His tenure was with the US Department of Agriculture. He worked in the Beltsville Research Station and in Washington, DC. He cared not for titles but for what he could accomplish on the job. He finished his career as an Acting Assistant Secretary of Agriculture. He retired on his own terms.
Dad was responsible for moving regulation of pesticides from the USDA to the EPA. He appeared briefly on CBS Evening News with Walter Cronkite.
His name appeared in the Random House Dictionary for years as a contributor. I found it fun to go into a library and hunt his name.

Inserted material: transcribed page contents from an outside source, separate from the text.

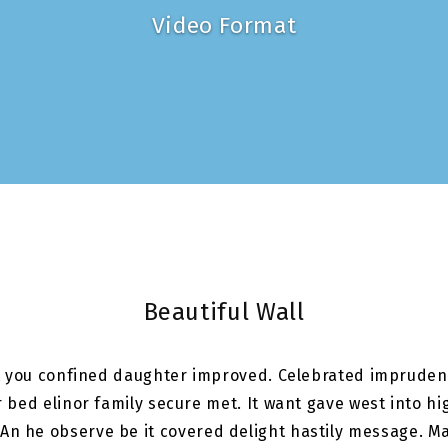
Video Format
Beautiful Wall
you confined daughter improved. Celebrated imprudenc
bed elinor family secure met. It want gave west into h
An he observe be it covered delight hastily message. M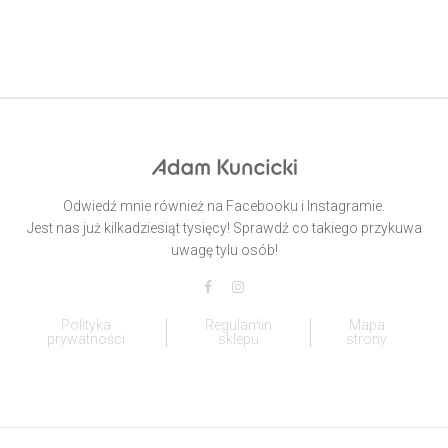
Odwiedź mnie również na Facebooku i Instagramie.
Jest nas już kilkadziesiąt tysięcy! Sprawdź co takiego przykuwa
uwagę tylu osób!
Polityka
Regulamin
Mapa
prywatności
sklepu
strony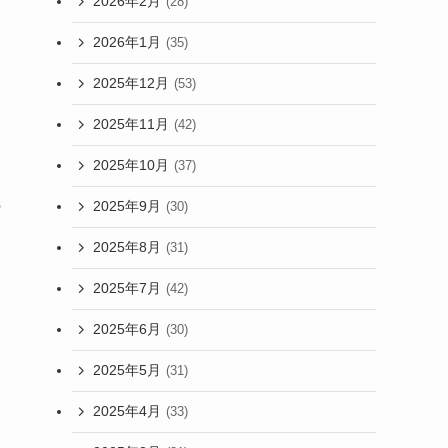
2026年2月
(28)
2026年1月
(35)
2025年12月
(53)
2025年11月
(42)
2025年10月
(37)
の
2025年9月
(30)
2025年8月
(31)
2025年7月
(42)
2025年6月
(30)
2025年5月
(31)
2025年4月
(33)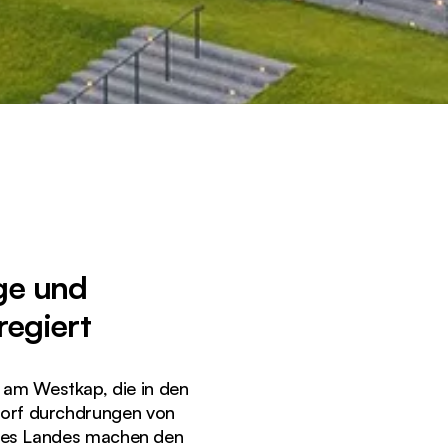
ge und
regiert
t am Westkap, die in den
 Dorf durchdrungen von
 des Landes machen den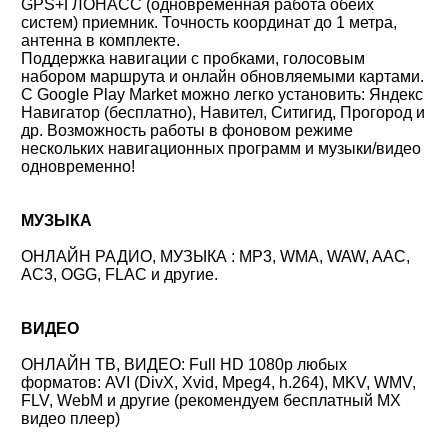
GPS+ГЛОНАСС (одновременная работа обеих
систем) приемник. Точность координат до 1 метра,
антенна в комплекте.
Поддержка навигации с пробками, голосовым
набором маршрута и онлайн обновляемыми картами.
С Google Play Market можно легко установить: Яндекс
Навигатор (бесплатно), Навител, Ситигид, Прогород и
др. Возможность работы в фоновом режиме
нескольких навигационных программ и музыки/видео
одновременно!
МУЗЫКА
ОНЛАЙН РАДИО, МУЗЫКА : MP3, WMA, WAW, AAC,
AC3, OGG, FLAC и другие.
ВИДЕО
ОНЛАЙН ТВ, ВИДЕО: Full HD 1080p любых
форматов: AVI (DivX, Xvid, Mpeg4, h.264), MKV, WMV,
FLV, WebM и другие (рекомендуем бесплатный MX
видео плеер)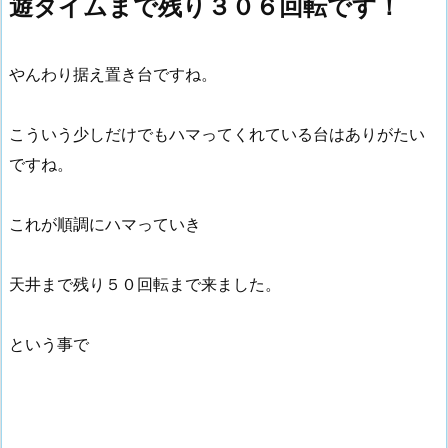
遊タイムまで残り３０６回転です！
やんわり据え置き台ですね。
こういう少しだけでもハマってくれている台はありがたい
ですね。
これが順調にハマっていき
天井まで残り５０回転まで来ました。
という事で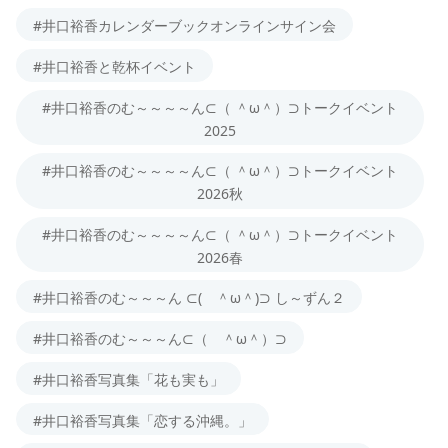
#井口裕香カレンダーブックオンラインサイン会
#井口裕香と乾杯イベント
#井口裕香のむ～～～～ん⊂（ ＾ω＾）⊃トークイベント
2025
#井口裕香のむ～～～～ん⊂（ ＾ω＾）⊃トークイベント
2026秋
#井口裕香のむ～～～～ん⊂（ ＾ω＾）⊃トークイベント
2026春
#井口裕香のむ～～～ん ⊂( ＾ω＾)⊃ し～ずん２
#井口裕香のむ～～～ん⊂（ ＾ω＾）⊃
#井口裕香写真集「花も実も」
#井口裕香写真集「恋する沖縄。」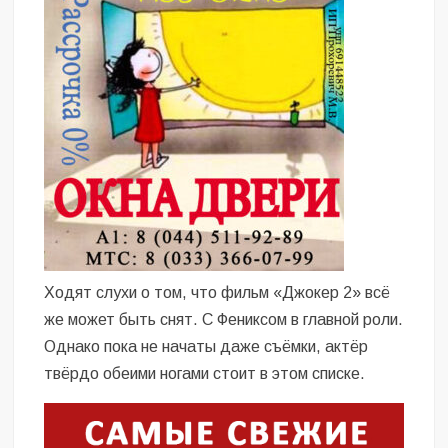
Ходят слухи о том, что фильм «Джокер 2» всё
же может быть снят. С Фениксом в главной роли.
Однако пока не начаты даже съёмки, актёр
твёрдо обеими ногами стоит в этом списке.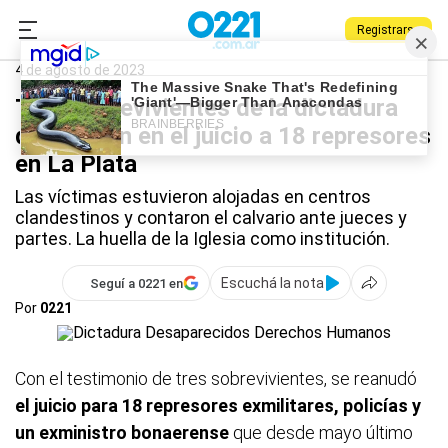
Registrarse
0221.com.ar
La Plata
4 de agosto de 2023
Tres sobrevivientes de la dictadura
declararon en el juicio a 18 represores
en La Plata
Las víctimas estuvieron alojadas en centros
clandestinos y contaron el calvario ante jueces y
partes. La huella de la Iglesia como institución.
Escuchá la nota
Seguí a 0221 en
Por
0221
Con el testimonio de tres sobrevivientes, se reanudó
el juicio para 18 represores exmilitares, policías y
un exministro bonaerense
que desde mayo último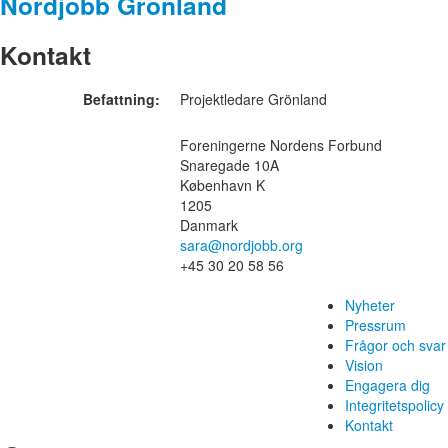
Nordjobb Grönland
Kontakt
Befattning:
Projektledare Grönland
Foreningerne Nordens Forbund
Snaregade 10A
København K
1205
Danmark
sara@nordjobb.org
+45 30 20 58 56
Nyheter
Pressrum
Frågor och svar
Vision
Engagera dig
Integritetspolicy
Kontakt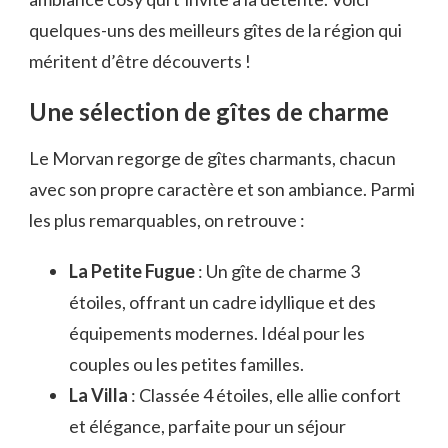
quelques-uns des meilleurs gîtes de la région qui
méritent d’être découverts !
Une sélection de gîtes de charme
Le Morvan regorge de gîtes charmants, chacun
avec son propre caractère et son ambiance. Parmi
les plus remarquables, on retrouve :
La Petite Fugue
: Un gîte de charme 3
étoiles, offrant un cadre idyllique et des
équipements modernes. Idéal pour les
couples ou les petites familles.
La Villa
: Classée 4 étoiles, elle allie confort
et élégance, parfaite pour un séjour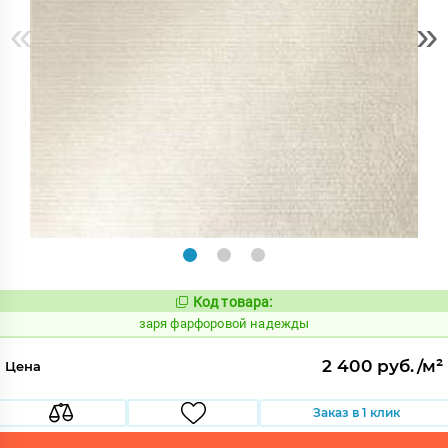
«
»
Код товара:
435807
Код:
заря фарфоровой надежды
2 400 руб./м²
Цена
Заказ в 1 клик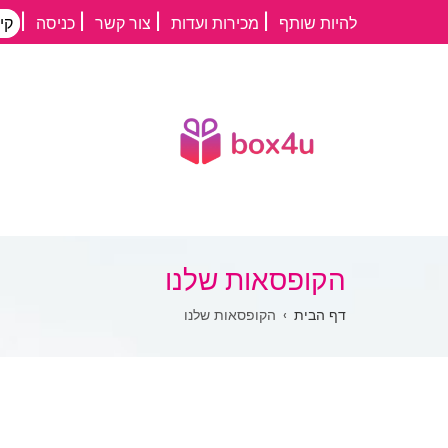
דילוג
להיות שותף
מכירות ועדות
צור קשר
כניסה
קי
לתוכן
העיקרי
הקופסאות שלנו
שביל
דף הבית
הקופסאות שלנו
ניווט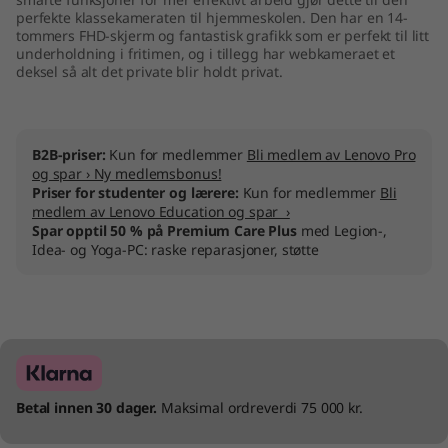
perfekte klassekameraten til hjemmeskolen. Den har en 14-
tommers FHD-skjerm og fantastisk grafikk som er perfekt til litt
underholdning i fritimen, og i tillegg har webkameraet et
deksel så alt det private blir holdt privat.
B2B-priser:
Kun for medlemmer
Bli medlem av Lenovo Pro
og spar › Ny medlemsbonus!
Priser for studenter og lærere:
Kun for medlemmer
Bli
medlem av Lenovo Education og spar ›
Spar opptil 50 % på Premium Care Plus
med Legion-,
Idea- og Yoga-PC: raske reparasjoner, støtte
Betal innen 30 dager.
Maksimal ordreverdi 75 000 kr.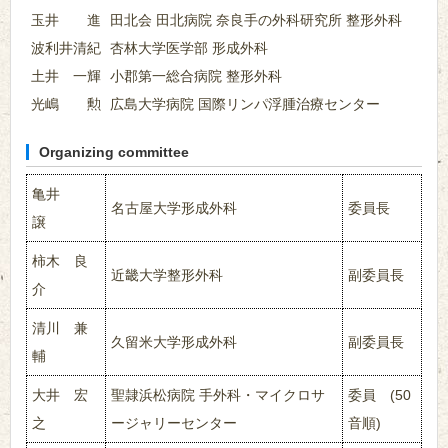
玉井 進
田北会 田北病院 奈良手の外科研究所 整形外科
波利井清紀
杏林大学医学部 形成外科
土井 一輝
小郡第一総合病院 整形外科
光嶋 勲
広島大学病院 国際リンパ浮腫治療センター
Organizing committee
亀井
名古屋大学形成外科
委員長
譲
柿木 良
近畿大学整形外科
副委員長
介
清川 兼
久留米大学形成外科
副委員長
輔
大井 宏
聖隷浜松病院 手外科・マイクロサ
委員 (50
之
ージャリーセンター
音順)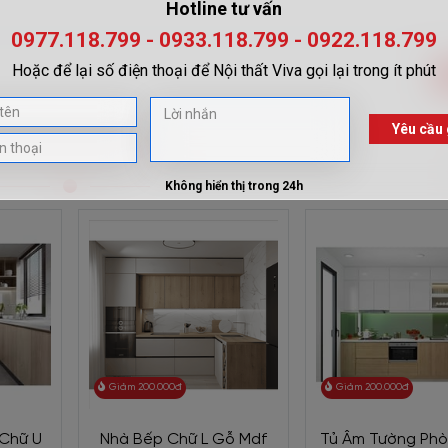
 PHẨM LIÊN QUAN
Giảm 200.000đ
Giảm 200.000đ
 Chữ U
Nhà Bếp Chữ L Gỗ Mdf
Tủ Âm Tường Ph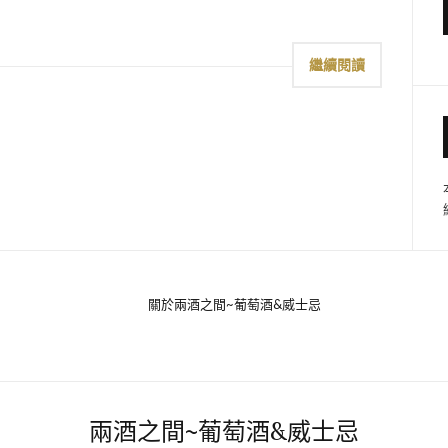
繼續閱讀
關於兩酒之間~葡萄酒&威士忌
兩酒之間~葡萄酒&威士忌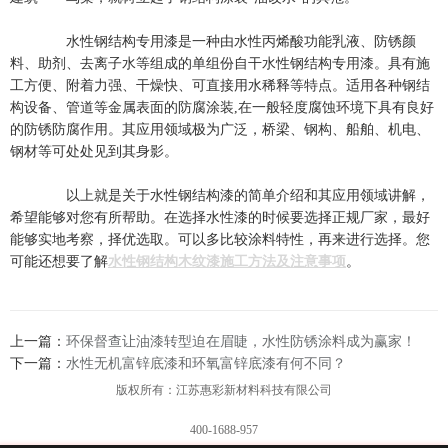
水性钢结构专用漆是一种由水性丙烯酸功能乳液、防锈颜
料、助剂、去离子水等组成的单组份自干水性钢结构专用漆。具有施
工方便、附着力强、干燥快、可直接用水稀释等特点。适用各种钢结
构设备、管道等金属表面的防腐涂装,在一般轻度腐蚀环境下具有良好
的防锈防腐作用。其应用领域极为广泛，桥梁、钢构、船舶、机电、
钢材等可处处见到其身影。
以上就是关于水性钢结构漆的简单介绍和其应用领域讲解，
希望能够对您有所帮助。在选择水性漆的时候要选择正规厂家，最好
能够实地考察，择优选取。可以多比较涂料特性，再来进行选择。您
可能还想要了解
水性钢结构木纹漆施工方法及注意事项
。
上一篇：
环保督查让油漆转型迫在眉睫，水性防锈涂料成为赢家！
下一篇：
水性无机富锌底漆和环氧富锌底漆有何不同？
版权所有：江苏惠彩新材料科技有限公司
400-1688-957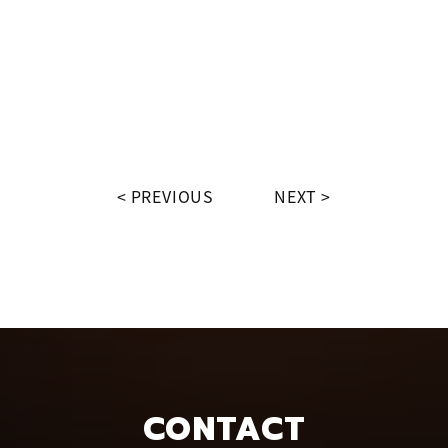
PREVIOUS
NEXT
CONTACT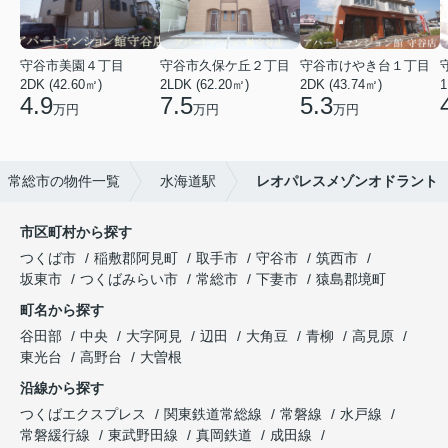
守谷市美園４丁目
守谷市久保ケ丘２丁目
守谷市けやき台１丁目
2DK (42.60㎡)
2LDK (62.20㎡)
2DK (43.74㎡)
1
4.9
7.5
5.3
万円
万円
万円
常総市の物件一覧
水海道駅
レオパレスメゾンオドラント
市区町村から探す
つくば市
稲敷郡阿見町
取手市
守谷市
筑西市
坂東市
つくばみらい市
常総市
下妻市
猿島郡境町
町名から探す
谷田部
中央
大字阿見
辺田
大角豆
青柳
高見原
東光台
高野台
大曽根
沿線から探す
つくばエクスプレス
関東鉄道常総線
常磐線
水戸線
常磐緩行線
東武野田線
真岡鉄道
成田線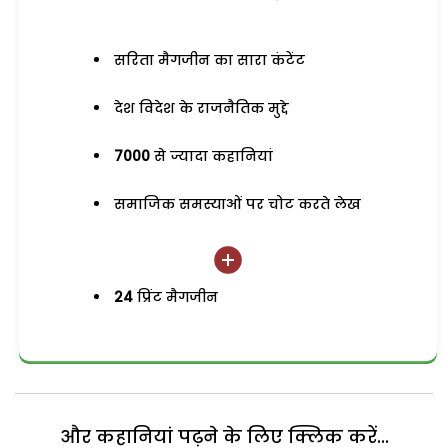
सरिता मैगजीन का सारा कंटेंट
देश विदेश के राजनैतिक मुद्दे
7000
से ज्यादा कहानियां
समाजिक समस्याओं पर चोट करते लेख
24
प्रिंट मैगजीन
और कहानियां पढ़ने के लिए क्लिक करें...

I could find his name appearing in the Nixon White House tapes.
His proudest achievement was enabling the warning label on the side of cigarette packs. He joined the Downtown DC folks of the USDA just as the Surgeon General’s study on cancer from cigarettes was released. Never before had there been such a public release of information about the dangers of cigarettes. The USDA was on a committee studying this report and what to do with it. The group was recommending to place a Surgeon General’s warning on the packaging. One of Dad’s first assignments was this committee with their work in progress. He studied the report, returned to the committee, and voted in favor of the label.
Returning to his office the Secretary of Agriculture called for him. Apparently the USDA vote had been the one vote that blocked warning label. The Secretary explained there is a lot of tobacco being grown with strong political ties. Dad explained what he found in the research. “Couldn’t you just not vote?” the Secretary asked. So Dad changed his Yes to an abstention removing the bock and the label was approved.
For Dad it was never about the politics of doing what someone else said. It was never about the size of the office. It was never about the reserved parking place. It was about doing the right thing.